2. Profit paid or credited to its partners are tax exempted. This is similar to the single tier dividend paid by a company to its shareholders where such single tier dividend received by its shareholders is exempted from tax.

3. Remuneration payments to a partner of a LLP that is not specified in the partnership agreement is not tax deductible.

4. It has 7 months from its year end to submit tax return to IRB. A timeframe similar to that of a company.


Comments:

LLP will be becoming more common in Malaysia for professional firms like accounting or legal firms. A clear tax status of a LLP under the tax laws provides clarity to those firms in their consideration to convert into LLP.

It could potentially provides tax planning opportunities and may give some tax savings for partners under the LLP. Remuneration received by a partner will be taxed as salary based on the individual scale rates from 0% to a maximum of 26% for chargeable income more than RM100,000.

Instead of paying the partner in the form of remuneration, the LLP could pays the partner in the form of profit distribution. The profit is taxed at 25% at the LLP level and will be tax exempted in the hand of a partner. In this way, the partner could enjoy a tax saving of differential of 1% between 25% and 26%.

Let’s see from another perspective. Currently, EPF contribution by a normal partnership is not deductible for tax but can be claimed as tax relief by a partner subject to a maximum of RM6,000.

Under the LLP (if treated the same way similar to a company), EPF contribution by the LLP (say employer portion) will now be tax deductible at LLP level and will not form part of a partner’s taxable income when calculating the partner’s individual tax.

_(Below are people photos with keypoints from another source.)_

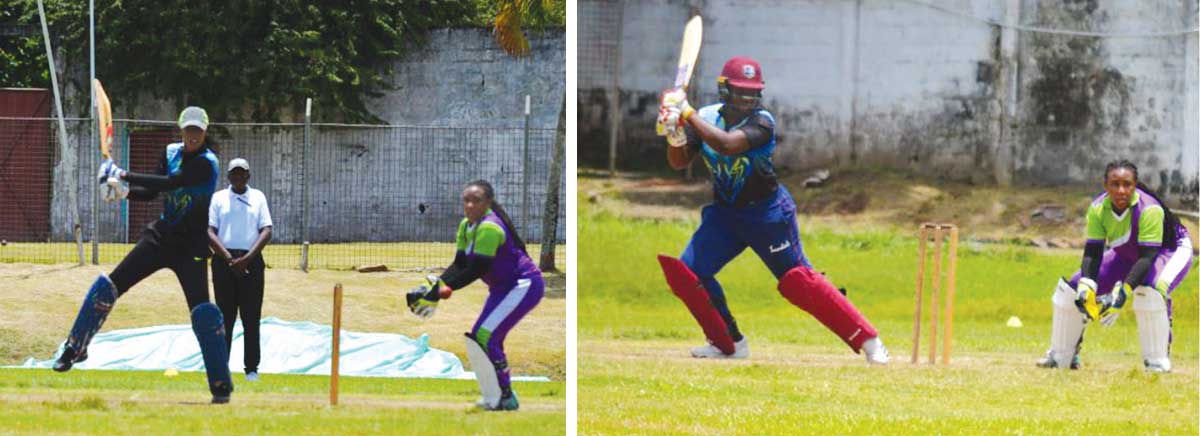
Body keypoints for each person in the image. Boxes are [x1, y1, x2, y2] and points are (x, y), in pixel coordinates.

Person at [654, 56, 888, 364]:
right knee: (688, 275)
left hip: (767, 215)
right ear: (724, 90)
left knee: (798, 281)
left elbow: (725, 145)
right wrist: (675, 132)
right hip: (725, 216)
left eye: (753, 92)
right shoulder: (708, 116)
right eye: (740, 91)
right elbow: (679, 161)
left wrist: (685, 112)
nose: (747, 99)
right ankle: (729, 344)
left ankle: (870, 341)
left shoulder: (762, 122)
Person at [54, 106, 234, 403]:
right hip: (161, 236)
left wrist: (122, 173)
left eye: (197, 131)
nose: (192, 136)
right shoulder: (171, 152)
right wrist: (124, 192)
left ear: (204, 132)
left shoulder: (207, 163)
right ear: (181, 129)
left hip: (192, 247)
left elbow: (171, 184)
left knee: (203, 312)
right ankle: (74, 348)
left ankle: (220, 385)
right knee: (109, 286)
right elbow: (153, 192)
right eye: (188, 130)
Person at [1037, 160, 1192, 372]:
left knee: (1149, 293)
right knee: (1070, 291)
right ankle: (1061, 356)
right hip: (1126, 253)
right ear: (1105, 186)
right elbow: (1093, 252)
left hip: (1168, 251)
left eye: (1127, 184)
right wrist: (1087, 284)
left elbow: (1147, 258)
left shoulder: (1150, 210)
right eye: (1115, 184)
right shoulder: (1098, 209)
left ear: (1135, 185)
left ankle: (1157, 363)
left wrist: (1123, 292)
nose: (1121, 190)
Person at [406, 180, 543, 411]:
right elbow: (460, 264)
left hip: (523, 284)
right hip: (501, 288)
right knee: (483, 337)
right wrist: (437, 285)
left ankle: (505, 396)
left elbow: (477, 268)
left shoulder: (489, 227)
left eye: (476, 200)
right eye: (466, 200)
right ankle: (499, 396)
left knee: (485, 335)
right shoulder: (466, 226)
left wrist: (441, 291)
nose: (470, 205)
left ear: (488, 203)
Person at [208, 157, 273, 382]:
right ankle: (221, 368)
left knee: (251, 317)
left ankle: (251, 369)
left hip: (251, 261)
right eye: (234, 173)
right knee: (225, 318)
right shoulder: (218, 198)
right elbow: (210, 231)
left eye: (242, 173)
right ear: (228, 177)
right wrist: (228, 259)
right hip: (223, 262)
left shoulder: (258, 197)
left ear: (248, 176)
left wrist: (246, 259)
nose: (238, 177)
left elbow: (266, 230)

Also, to avoid losing any tax deductibility of any remuneration paid, the LLP partnership agreement would have to be well drafted and specifies remuneration payments in that agreement.

Tax administrative and compliance of a LLP will inevitably be increased. For example, like a company, LLP is also required to submit tax estimate for its upcoming year of assessment. Significant estimate shortfall will subject the LLP to tax penalty.